Diventi grande e quello rimane, fatalmente, uno dei tuoi gusti preferiti.
Un tagliere, le fettine un po’ spesse, un buon bicchiere di vino e la compagnia di qualcuno che ti fa stare bene, basta questo.
E voi? Quali sono i sapori che vi riportano alla vostra infanzia?

24 pensieri riguardo “Il salame di Sant’Olcese

  1. Io ricordo i panini con la marmellata che la mamma metteva negli zainetti prima delle passeggiate in montagna, con quei bicchierini telescopici che si richiudevano sempre mentre stavi bevendo 🙂
    Il gioco del pampano è la campana? Quella che si gioca lanciando un sassolino e saltando un piede solo? buona serata cara Miss!

    1. Uh, il bicchierino che si richiudeva, che ricordi 🙂 !
      Sì, il pampano e campana sono la stessa cosa! Che ne dici Viv, organizziamo un campionato tra blogger?

  2. cara Miss, in casa nostra il salame non è un cibo, è un culto. Topomarito al suo compleanno, da tutte le mie amiche riceve chili di salame perchè tutte ridono quando glielo danno. Lo adora e si scioglie come il burro. Apre il pacchetto e i suoi occhi s’illuminano come quelli di un bambino. Cioè, manco a me mi guarda così capisci? 😀 Comunque Miss, i panini di quando eravamo bambine non si scorderanno mai. A me facevano sempre quello con olio e sale o burro e zucchero. Il salame era una prelibatezza che non potevamo sempre permetterci ma d’estate, quando andavo con mia zia ad Andagna altro che salame! Mangiavo tutti i salami del mondo fatti in casa e ricordo ancora il loro profumo! Hai come sempre scritto un post fantastico Miss, un bacione!
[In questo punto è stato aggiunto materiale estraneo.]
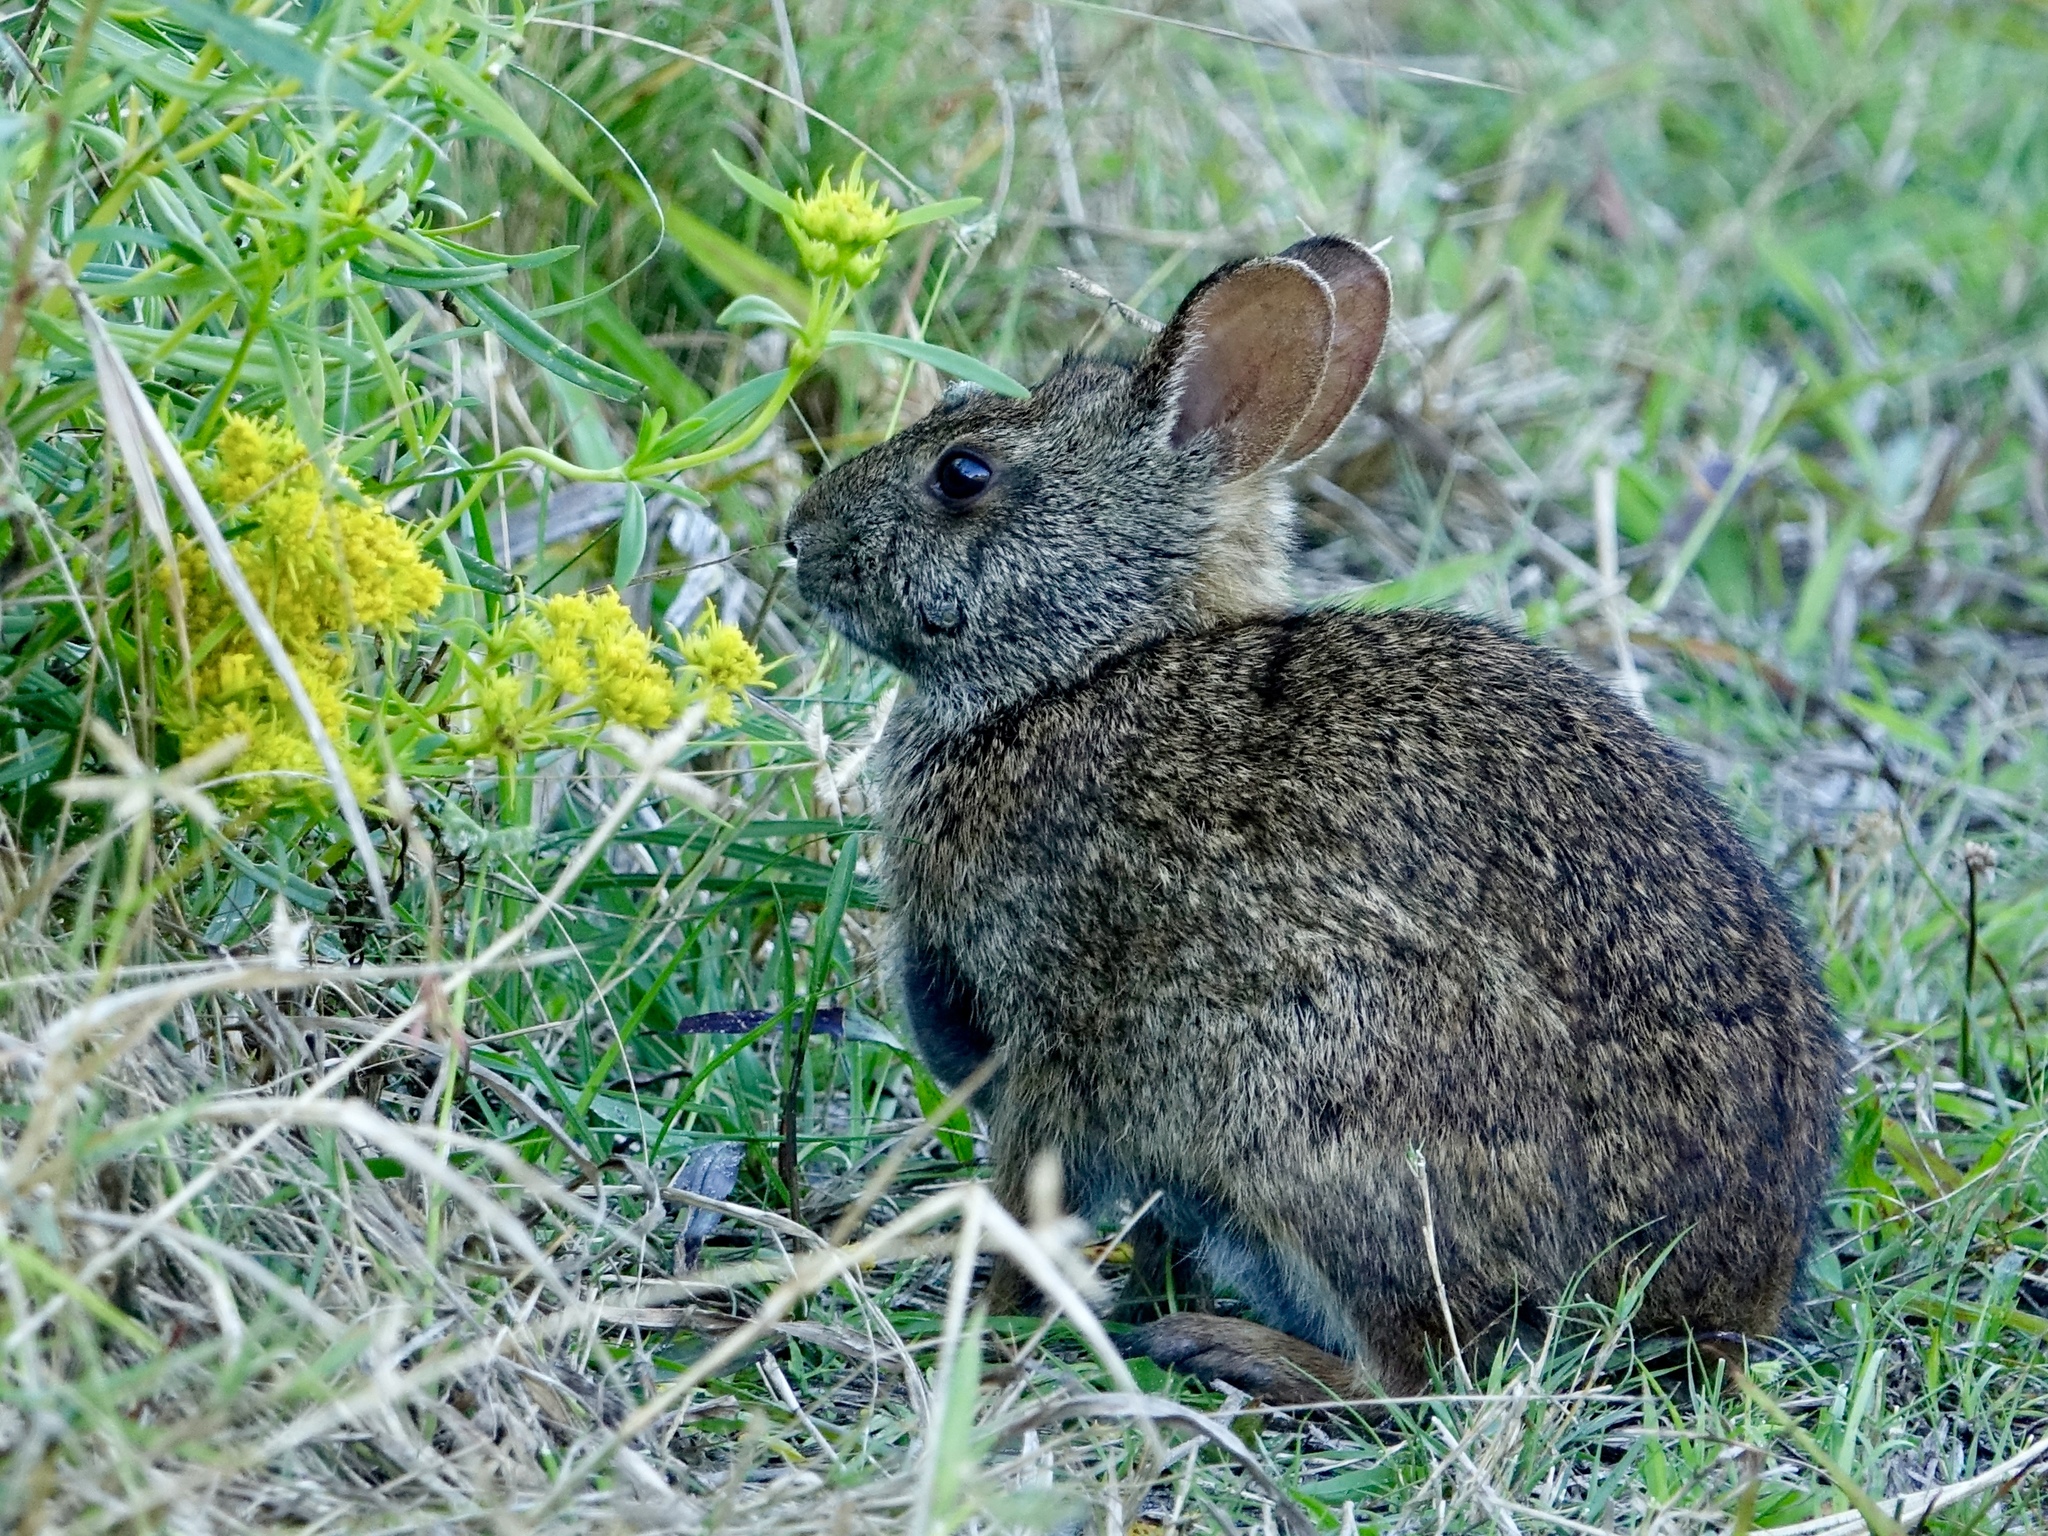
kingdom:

    1. Uh, pane burro e zucchero è meraviglioso! Certo che topomarito è proprio fantastico, grazie alla tua descrizione così efficace mi pare quasi di vederlo!
      Bacetti tesoro, grazie.

  3. ma quanto è buono il salame di Sant’ Olcese? assieme ai giochi che hai così bene descritto, aggiungo quello dell’elastico, guardia e ladri, fulmine!
    bei ricodi d’estate in strada (vernazzola…)
    baci
    simonetta

  4. Ah ma questo è un vero e proprio tiro mancino! Non so cosa sia più buono: pane e salame o pane e mortadella! E mi riporta inevitabilmente a quelle belle merendone da ragazzi, quando non si faceva la conta delle calorie, ahimè!
    Baciotto Susanna

  5. Carissima, questo è un tiro mancino !!! il salame di Sant’Olcese, e dovessi proprio dire la verità ancora oggi penso che un bel panino con il salame mi riconcilii con il mondo! per non parlare poi dei giochi, il pampano … ci gioco ancora con la mia principessa, guardia e ladri uno spasso, con la bici sono sempre stata una frana, ma quanta spensieratezza c’era nelle lunghe ed interminabili giornate estive, pensa avevamo anche il tempo di annoiarci!
    Un caro saluto
    Manu

    1. Pane e salame è una delle gioie della vita, cara Manu!
      E beata te che fai ancora tutte qui bei giochi con la tua bimba, chissà quanto vi divertite insieme.
      Un bacione, dopo le ferie dobbiamo assolutamente trovare il modo di vederci!

  6. Io mangiavo pane olio e sale,oppure andavo da Berti a farmi fare pane e prosciutto dalla Etta.E poi si,il pampano,la corda,l’elastico.Le gite alle Lungaie,quando ancora la fonte gorgogliava di acqua fresca……..,la casa sull’albero e i braccialetti di perline e la bicicletta!!!!! Che ricordi Miss…….e tanti giochi li abbiamo fatti insieme……….!!!!!

    1. Li abbiamo fatti tutti insieme, cara amica mia…in quella piazza, su quelle panchine!
      Ed è bello avere un’amica come te con la quale ho condiviso tutta la vita e che c’è sempre, come era un tempo.
      Ti voglio bene, Vale.

  7. Gnocchi al pesto…..pesto fatto col basilico di Prà e ricetta genovese d.o.c., naturalmente! E nonostante i miei trentacinque, continuo a gustarmi questo magnifico piatto!